We can use group_barh
to make a simple bar chart of the distribution of studios.
top.group_barh('Studio')
It is a bit hard to read this, so let's use the more complicated method to sort the bars. We will take it one step at a time, though we could do it all in one line.
by_studio = top.group('Studio')
by_studio
sorted_by_count = by_studio.sort('count', descending=True)
sorted_by_count
sorted_by_count.barh('Studio', 'count')
Warner Brothers and Buena Vista are the most common studios among the top 200 movies. Warner Brothers produces the Harry Potter movies and Buena Vista produces Star Wars.
Proportions¶
The Warner Brothers and Buena Vista bars look big, but there are many other studios with bars. The chart doesn't let us easily answer questions like:
"Are most of the top 200 movies produced by Warner Brothers? What proportion do they produce?"
For this, we can make a bar chart displaying proportions rather than counts.
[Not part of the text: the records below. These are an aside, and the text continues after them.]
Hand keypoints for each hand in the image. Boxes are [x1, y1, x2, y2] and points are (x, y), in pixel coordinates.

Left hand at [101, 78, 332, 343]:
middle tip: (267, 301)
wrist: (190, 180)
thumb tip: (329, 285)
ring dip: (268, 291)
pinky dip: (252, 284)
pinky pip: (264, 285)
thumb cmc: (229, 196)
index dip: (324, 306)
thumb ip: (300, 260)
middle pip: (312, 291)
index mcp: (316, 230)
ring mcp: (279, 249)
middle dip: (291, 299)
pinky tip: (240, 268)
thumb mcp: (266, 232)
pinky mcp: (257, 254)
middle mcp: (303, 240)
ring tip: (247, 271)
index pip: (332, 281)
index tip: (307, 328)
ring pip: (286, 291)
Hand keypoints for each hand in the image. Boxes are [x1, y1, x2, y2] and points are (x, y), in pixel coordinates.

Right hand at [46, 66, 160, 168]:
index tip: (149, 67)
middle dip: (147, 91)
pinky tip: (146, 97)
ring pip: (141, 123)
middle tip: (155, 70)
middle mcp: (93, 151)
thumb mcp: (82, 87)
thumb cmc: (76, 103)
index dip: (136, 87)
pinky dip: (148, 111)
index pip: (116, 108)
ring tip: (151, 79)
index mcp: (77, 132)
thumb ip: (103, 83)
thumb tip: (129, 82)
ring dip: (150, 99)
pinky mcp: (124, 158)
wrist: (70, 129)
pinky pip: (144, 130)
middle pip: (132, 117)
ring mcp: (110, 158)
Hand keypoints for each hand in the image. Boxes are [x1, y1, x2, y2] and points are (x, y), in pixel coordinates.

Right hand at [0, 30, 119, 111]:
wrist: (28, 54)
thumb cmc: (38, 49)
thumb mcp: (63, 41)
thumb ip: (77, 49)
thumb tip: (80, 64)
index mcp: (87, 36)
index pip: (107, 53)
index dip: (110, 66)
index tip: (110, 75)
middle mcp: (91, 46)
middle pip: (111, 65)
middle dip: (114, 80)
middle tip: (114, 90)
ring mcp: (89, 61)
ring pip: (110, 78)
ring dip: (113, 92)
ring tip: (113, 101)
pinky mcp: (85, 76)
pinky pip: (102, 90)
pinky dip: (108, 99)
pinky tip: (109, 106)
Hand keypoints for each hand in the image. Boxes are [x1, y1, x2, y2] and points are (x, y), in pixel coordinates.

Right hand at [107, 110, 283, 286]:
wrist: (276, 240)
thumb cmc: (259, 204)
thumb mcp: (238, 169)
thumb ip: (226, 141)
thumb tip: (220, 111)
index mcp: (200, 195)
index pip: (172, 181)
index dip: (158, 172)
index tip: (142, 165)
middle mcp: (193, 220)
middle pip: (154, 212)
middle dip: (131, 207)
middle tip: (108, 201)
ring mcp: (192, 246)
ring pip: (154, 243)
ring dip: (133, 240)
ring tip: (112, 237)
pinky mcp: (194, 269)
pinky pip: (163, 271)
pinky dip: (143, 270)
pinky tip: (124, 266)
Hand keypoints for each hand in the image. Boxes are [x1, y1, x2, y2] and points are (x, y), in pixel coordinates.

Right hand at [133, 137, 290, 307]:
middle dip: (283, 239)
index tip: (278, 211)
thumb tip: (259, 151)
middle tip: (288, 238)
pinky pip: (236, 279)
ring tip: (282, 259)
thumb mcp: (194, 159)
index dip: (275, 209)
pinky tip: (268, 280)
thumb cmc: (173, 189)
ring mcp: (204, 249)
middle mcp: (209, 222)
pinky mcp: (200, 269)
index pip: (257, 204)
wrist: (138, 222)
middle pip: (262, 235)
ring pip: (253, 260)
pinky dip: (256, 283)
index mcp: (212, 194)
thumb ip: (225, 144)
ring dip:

The proportion of movies made by a studio is:
$$\frac{\text{Number of movies made by the studio} } {\text{Total number of movies in the dataset} }$$We can use array arithmetic to compute these proportions for each studio.
studio_proportions = sorted_by_count.column("count") / sum(sorted_by_count.column("count"))
studio_proportions
Then we can add the proportions as a new column in our table:
with_proportions = sorted_by_count.with_columns("Proportion", studio_proportions)
with_proportions
Finally, we can make a bar chart with bar lengths based on these proportions.
with_proportions.barh("Studio", "Proportion")
Now it is easier to see that only around .14 (14%) of the movies are produced by Warner Brothers.
Towards numerical variables¶
Because total gross receipts are being measured in unadjusted dollars, it is not very surprising that the top movies are more frequently from recent years than from bygone decades. In absolute terms, movie tickets cost more now than they used to, and thus gross receipts are higher. This is borne out by a bar chart that show the distribution of the 200 movies by year of release.
top.group('Year').sort('count', descending=True).barh('Year', 'count')
All of the longest bars correspond to years after 2000. This is consistent with our prediction that recent years should be among the most frequent.
There is something unsettling about this chart. Though it does answer the question of which release years appear most frequently among the 200 top grossing movies, it doesn't list all the years in chronological order. It is treating Year
as a categorical variable.
But years are fixed chronological units that do have an order. They also have fixed numerical spacings relative to each other. Let's see what happens when we try to take that into account.
By default, group
and group_barh
sort the categories (years) from lowest to highest. So we will run the code without sorting by count.
top.group_barh('Year')
Now the years are in increasing order. But there is still something disquieting about this bar chart. The bars at 1921 and 1937 are just as far apart from each other as the bars at 1937 and 1939. The bar chart doesn't include a blank space to show that none of the 200 movies were released in the years 1922 through 1936, nor in 1938. Such inconsistencies and omissions make the distribution in the early years hard to understand based on this visualization.
Bar charts are intended as visualizations of categorical variables. When the variable is numerical, the numerical relations between its values have to be taken into account when we create visualizations. That is the topic of the next section.